# Natural Language Processing (NLP)

- **Basic Steps involved in NLP with the help of Natural Language Tool Kit (nltk) as follow**:

> 1. Tokenization.
> 2. Stop Word Exclusion.
> 3. Stemming / Lemmatization.
> 4. POS Tagging (Part-of-Speech)
> 5. Chunking (using Regular Expressions & RegexParser)
> 6. NER (Named Entity Recognition) - kind of Forming groups of similar kinds `ne_chunk()`




---

## NLTK Installation:

`pip install nltk`

---

## Importing Necessary Dependencies:

In [1]:
import pandas as pd
import numpy as np
import matplotlib.pyplot as plt
import seaborn as sns
import random

# Natural Language Tool kit
import nltk
# nltk.download('package_name') - for installation of nltk packages

plt.style.use("ggplot")

---

## 1. TOKENIZATION:

In [4]:
nltk.download('punkt')

[nltk_data] Downloading package punkt to
[nltk_data]     C:\Users\91800\AppData\Roaming\nltk_data...
[nltk_data]   Package punkt is already up-to-date!


True

In [13]:
testText_01 = 'I bought these for my husband and he said they are the best energy shots out there. He takes one in the mornings and works hard all day. Good stuff!'


from nltk.tokenize import word_tokenize
tokens = word_tokenize(testText_01)
print(tokens)

['I', 'bought', 'these', 'for', 'my', 'husband', 'and', 'he', 'said', 'they', 'are', 'the', 'best', 'energy', 'shots', 'out', 'there', '.', 'He', 'takes', 'one', 'in', 'the', 'mornings', 'and', 'works', 'hard', 'all', 'day', '.', 'Good', 'stuff', '!']


---

## 2. Stop Word Exclusion: 
- Stop Word includes the word that do not add that much meaning to the sentence.

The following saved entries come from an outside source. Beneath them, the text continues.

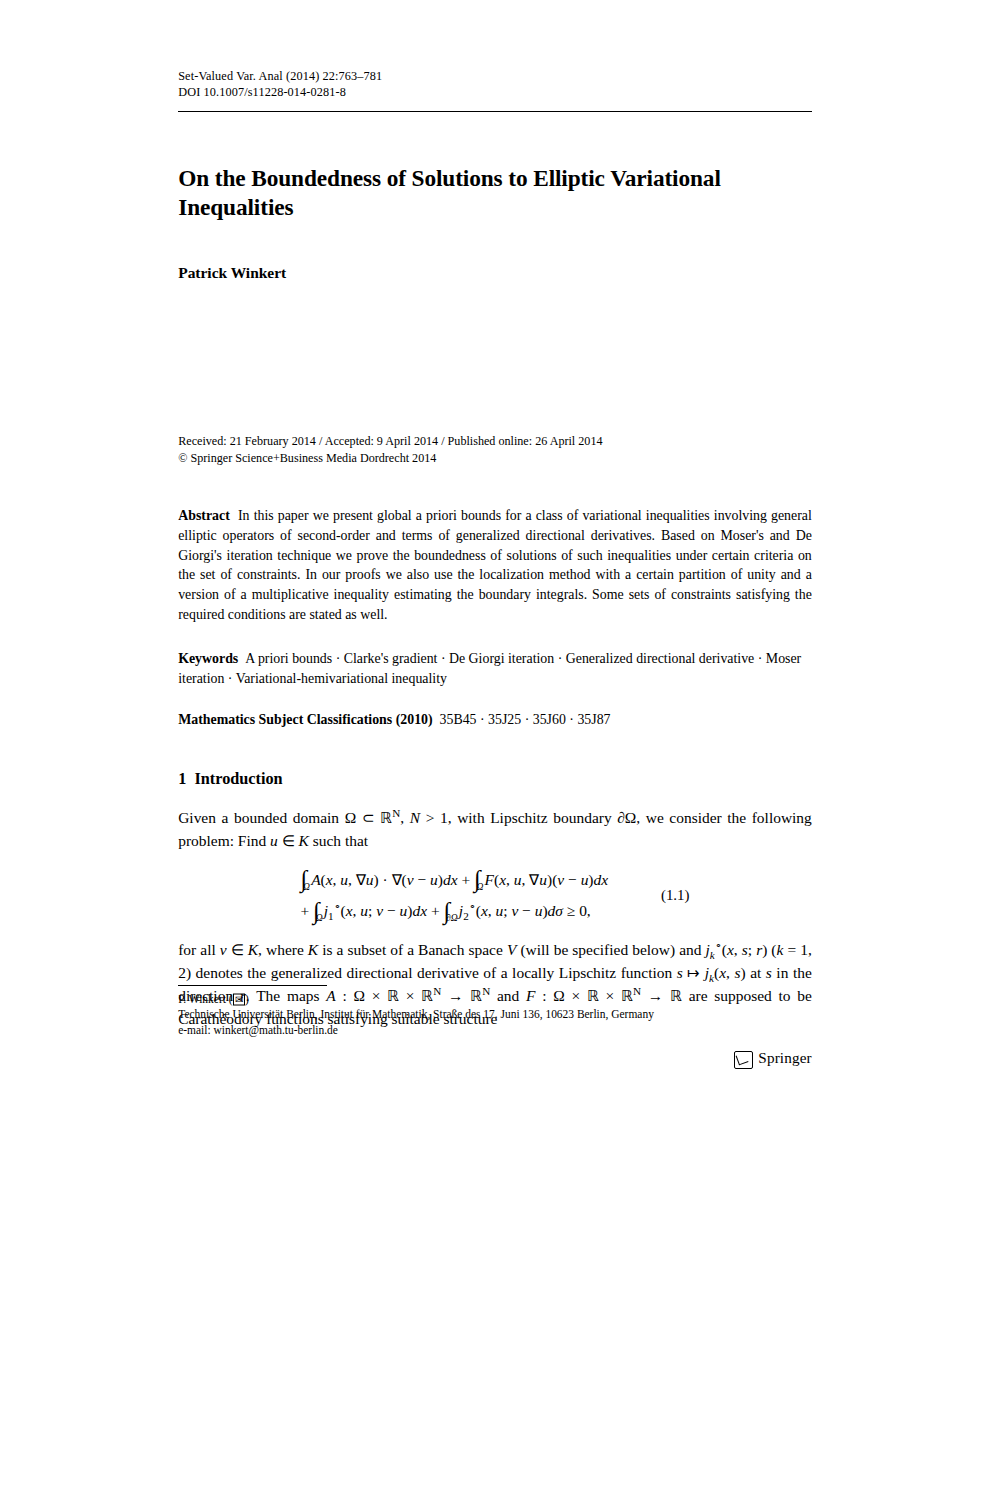Set-Valued Var. Anal (2014) 22:763–781
DOI 10.1007/s11228-014-0281-8
On the Boundedness of Solutions to Elliptic Variational
Inequalities
Patrick Winkert
Received: 21 February 2014 / Accepted: 9 April 2014 / Published online: 26 April 2014
© Springer Science+Business Media Dordrecht 2014
Abstract In this paper we present global a priori bounds for a class of variational inequalities involving general elliptic operators of second-order and terms of generalized directional derivatives. Based on Moser's and De Giorgi's iteration technique we prove the boundedness of solutions of such inequalities under certain criteria on the set of constraints. In our proofs we also use the localization method with a certain partition of unity and a version of a multiplicative inequality estimating the boundary integrals. Some sets of constraints satisfying the required conditions are stated as well.
Keywords A priori bounds · Clarke's gradient · De Giorgi iteration · Generalized directional derivative · Moser iteration · Variational-hemivariational inequality
Mathematics Subject Classifications (2010) 35B45 · 35J25 · 35J60 · 35J87
1 Introduction
Given a bounded domain Ω ⊂ ℝN, N > 1, with Lipschitz boundary ∂Ω, we consider the following problem: Find u ∈ K such that
∫ΩA(x, u, ∇u) · ∇(v − u)dx + ∫ΩF(x, u, ∇u)(v − u)dx
+ ∫Ωj1∘(x, u; v − u)dx + ∫∂Ω j2∘(x, u; v − u)dσ ≥ 0,
(1.1)
for all v ∈ K, where K is a subset of a Banach space V (will be specified below) and jk∘(x, s; r) (k = 1, 2) denotes the generalized directional derivative of a locally Lipschitz function s ↦ jk(x, s) at s in the direction r. The maps A : Ω × ℝ × ℝN → ℝN and F : Ω × ℝ × ℝN → ℝ are supposed to be Carathéodory functions satisfying suitable structure
P. Winkert (✉)
Technische Universität Berlin, Institut für Mathematik, Straße des 17. Juni 136, 10623 Berlin, Germany
e-mail: winkert@math.tu-berlin.de
Springer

Eg.: 'a', 'an', 'the', 'and', etc.
- package used stopwords for the same.

In [14]:
nltk.download('stopwords')

[nltk_data] Downloading package stopwords to
[nltk_data]     C:\Users\91800\AppData\Roaming\nltk_data...
[nltk_data]   Unzipping corpora\stopwords.zip.


True

In [22]:
from nltk.corpus import stopwords

stop_words = set(stopwords.words('english'))
# print(stop_words)

filtered_tokens = [token for token in tokens if token.lower() not in stop_words]
print("Previous: \n", tokens)
print("\nFiltered: \n", filtered_tokens)

Previous: 
 ['I', 'bought', 'these', 'for', 'my', 'husband', 'and', 'he', 'said', 'they', 'are', 'the', 'best', 'energy', 'shots', 'out', 'there', '.', 'He', 'takes', 'one', 'in', 'the', 'mornings', 'and', 'works', 'hard', 'all', 'day', '.', 'Good', 'stuff', '!']

Filtered: 
 ['bought', 'husband', 'said', 'best', 'energy', 'shots', '.', 'takes', 'one', 'mornings', 'works', 'hard', 'day', '.', 'Good', 'stuff', '!']


---

## 3. Stemming / Lemmatization:
> **Stemming:** Used in large datasets, eg: `Caring -> Car` (can lead to incorrect meaning also).

> **Lemmatization:** Converts the word to its meaningful base (Lemma), eg: `Caring -> Care` (expensive).